→ EXERCISE TEXT
EFFECTS OF CHOLECYSTOKININE ANALOGUE (JMV 236) ON PLASMA NPY IN OBESE RATS

Neuropeptide Y (NPY), involved in the enhancement of feeding behaviour, may vary according to the nutritional or ponderal status and by treatment with satiety-inducing substances, such as cholecysto-kinin (CCK). In this study, plasma NPY levels were measured using a radioimmunometric assay after treatment with a potent CCK peptide agonist in obese Zucker and ‘’cafeteria" rats. In the Zucker strain, basal NPY levels did not differ between the obese (fa-fa), lean heterozygote (Fa-fa) and lean homozygote (Fa-Fa) rats. However, the CCK agonist decreased NPY levels in the lean Fa-Fa rats only. This decrease could be expected given the opposite roles of NPY and CCK in the control of food intake. Similarly with other paradigms, the lean rats were more sensitive than the obese rats (fa-fa) of CCK peptides. Furthermore, the obese and Fa-fa rats were" irresponsive to the CCK agonist, suggesting that certain disturbances may be related to the presence of the ‘’fa’’ gene. The ‘’cafeteria’’ rat showed lower basal NPY levels compared to its lean congener. This mighnt be related to its constant hyperphagia, since NPY levels have been shown to increase during fasting and to decrease during refeeding. The CCK agonist decreased NPY levels in a significant manner in the ‘’cafeteria’’ rat. Thus, contrary to the obese Zucker rat, this model is more sensitive to the effects of CCK peptides. This study allows to differentiate the ontogeny of the obesity of the Zucker and the ‘’cafeteria’’ models. As expected, the ‘’cafeteria’’ rat is more susceptible by feeding related disturbances; this is further evidenced by the interaction of these two peptides involved in feeding regulation: CCK and NPY.

→ YOUR TASK
In the text on a CCK analogue and plasma NPY in obese rats, what method was used to measure plasma NPY levels?

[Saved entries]
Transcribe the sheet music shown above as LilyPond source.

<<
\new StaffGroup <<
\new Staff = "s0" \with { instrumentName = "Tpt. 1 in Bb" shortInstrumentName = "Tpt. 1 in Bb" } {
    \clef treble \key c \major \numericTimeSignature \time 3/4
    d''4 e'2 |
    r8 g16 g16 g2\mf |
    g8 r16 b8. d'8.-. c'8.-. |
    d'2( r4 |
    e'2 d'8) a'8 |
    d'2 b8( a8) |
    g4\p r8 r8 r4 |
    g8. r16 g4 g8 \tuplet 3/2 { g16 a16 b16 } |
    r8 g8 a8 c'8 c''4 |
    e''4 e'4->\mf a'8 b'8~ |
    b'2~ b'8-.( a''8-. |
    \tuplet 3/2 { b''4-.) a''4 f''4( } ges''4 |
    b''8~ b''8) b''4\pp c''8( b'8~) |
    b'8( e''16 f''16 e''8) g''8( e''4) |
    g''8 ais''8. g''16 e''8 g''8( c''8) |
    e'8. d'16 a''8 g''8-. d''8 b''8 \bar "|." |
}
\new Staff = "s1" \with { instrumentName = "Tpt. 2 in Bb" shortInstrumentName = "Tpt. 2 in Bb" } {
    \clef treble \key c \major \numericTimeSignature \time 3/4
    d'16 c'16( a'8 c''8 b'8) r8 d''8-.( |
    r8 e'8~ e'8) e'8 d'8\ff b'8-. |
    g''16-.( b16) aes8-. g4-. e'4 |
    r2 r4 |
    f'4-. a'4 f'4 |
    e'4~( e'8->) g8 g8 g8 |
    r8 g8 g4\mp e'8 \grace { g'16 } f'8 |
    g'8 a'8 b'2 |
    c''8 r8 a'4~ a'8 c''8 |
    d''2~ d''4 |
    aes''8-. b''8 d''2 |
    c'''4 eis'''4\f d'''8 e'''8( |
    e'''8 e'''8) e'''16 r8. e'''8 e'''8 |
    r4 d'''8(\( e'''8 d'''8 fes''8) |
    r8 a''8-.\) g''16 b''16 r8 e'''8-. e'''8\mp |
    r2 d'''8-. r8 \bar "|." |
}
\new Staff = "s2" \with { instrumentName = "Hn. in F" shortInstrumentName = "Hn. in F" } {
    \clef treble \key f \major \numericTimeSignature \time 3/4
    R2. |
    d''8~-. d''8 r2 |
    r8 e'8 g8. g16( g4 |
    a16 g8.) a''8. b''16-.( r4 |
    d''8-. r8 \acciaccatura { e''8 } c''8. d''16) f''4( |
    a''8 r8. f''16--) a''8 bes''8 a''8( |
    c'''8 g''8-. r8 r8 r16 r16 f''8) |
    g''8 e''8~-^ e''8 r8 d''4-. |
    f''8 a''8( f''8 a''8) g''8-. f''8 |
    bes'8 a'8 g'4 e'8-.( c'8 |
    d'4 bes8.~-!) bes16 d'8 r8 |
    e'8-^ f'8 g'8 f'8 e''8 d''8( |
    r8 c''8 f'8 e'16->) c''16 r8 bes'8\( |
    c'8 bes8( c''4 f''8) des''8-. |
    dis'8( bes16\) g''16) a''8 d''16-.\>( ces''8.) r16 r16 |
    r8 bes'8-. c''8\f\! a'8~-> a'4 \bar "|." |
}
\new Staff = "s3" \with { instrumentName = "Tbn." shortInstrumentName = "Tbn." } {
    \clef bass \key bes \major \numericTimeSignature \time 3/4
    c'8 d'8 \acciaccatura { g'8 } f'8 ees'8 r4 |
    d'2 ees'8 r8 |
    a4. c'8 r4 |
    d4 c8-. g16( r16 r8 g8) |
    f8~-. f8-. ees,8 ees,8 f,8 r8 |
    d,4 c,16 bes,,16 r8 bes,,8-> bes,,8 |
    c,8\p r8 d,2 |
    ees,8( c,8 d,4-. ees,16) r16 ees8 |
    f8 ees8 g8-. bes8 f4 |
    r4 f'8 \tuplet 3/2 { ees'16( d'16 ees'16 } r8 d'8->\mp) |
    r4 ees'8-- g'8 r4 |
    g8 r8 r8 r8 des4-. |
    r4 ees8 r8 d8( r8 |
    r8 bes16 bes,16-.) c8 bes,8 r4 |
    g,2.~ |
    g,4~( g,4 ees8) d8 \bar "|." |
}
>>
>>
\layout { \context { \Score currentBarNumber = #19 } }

→ RESULT
A radioimmunometric assay.